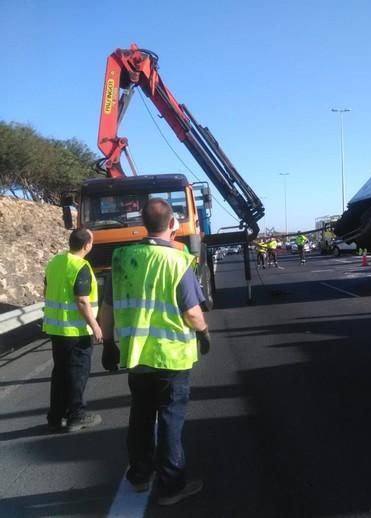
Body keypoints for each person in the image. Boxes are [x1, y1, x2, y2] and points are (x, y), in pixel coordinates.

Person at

# # # # #

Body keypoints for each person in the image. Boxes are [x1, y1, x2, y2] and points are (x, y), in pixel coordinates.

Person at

# # # # #

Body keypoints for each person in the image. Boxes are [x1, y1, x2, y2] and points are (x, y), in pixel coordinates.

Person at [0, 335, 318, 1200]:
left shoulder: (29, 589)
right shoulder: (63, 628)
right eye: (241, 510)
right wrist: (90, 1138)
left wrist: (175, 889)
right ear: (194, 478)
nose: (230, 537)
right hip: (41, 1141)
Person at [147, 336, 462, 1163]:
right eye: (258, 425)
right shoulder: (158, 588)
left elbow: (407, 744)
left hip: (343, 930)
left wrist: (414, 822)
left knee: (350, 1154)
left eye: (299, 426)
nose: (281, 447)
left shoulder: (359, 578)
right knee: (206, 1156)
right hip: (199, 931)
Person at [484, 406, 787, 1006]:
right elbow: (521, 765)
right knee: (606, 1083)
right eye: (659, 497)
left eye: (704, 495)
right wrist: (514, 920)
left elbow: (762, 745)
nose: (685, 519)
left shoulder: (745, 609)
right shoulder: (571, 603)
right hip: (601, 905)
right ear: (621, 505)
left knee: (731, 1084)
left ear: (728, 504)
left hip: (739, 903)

# # # # #

WORK INSTRUCTIONS
An exact, complete copy of the lines above from the one with "left wrist: (414, 822)" through the one with "left hip: (739, 903)" is the whole answer.

RESPONSE BELOW
left wrist: (414, 822)
left knee: (350, 1154)
left eye: (299, 426)
nose: (281, 447)
left shoulder: (359, 578)
right knee: (206, 1156)
right hip: (199, 931)
Person at [484, 406, 787, 1006]:
right elbow: (521, 765)
right knee: (606, 1083)
right eye: (659, 497)
left eye: (704, 495)
right wrist: (514, 920)
left elbow: (762, 745)
nose: (685, 519)
left shoulder: (745, 609)
right shoulder: (571, 603)
right hip: (601, 905)
right ear: (621, 505)
left knee: (731, 1084)
left ear: (728, 504)
left hip: (739, 903)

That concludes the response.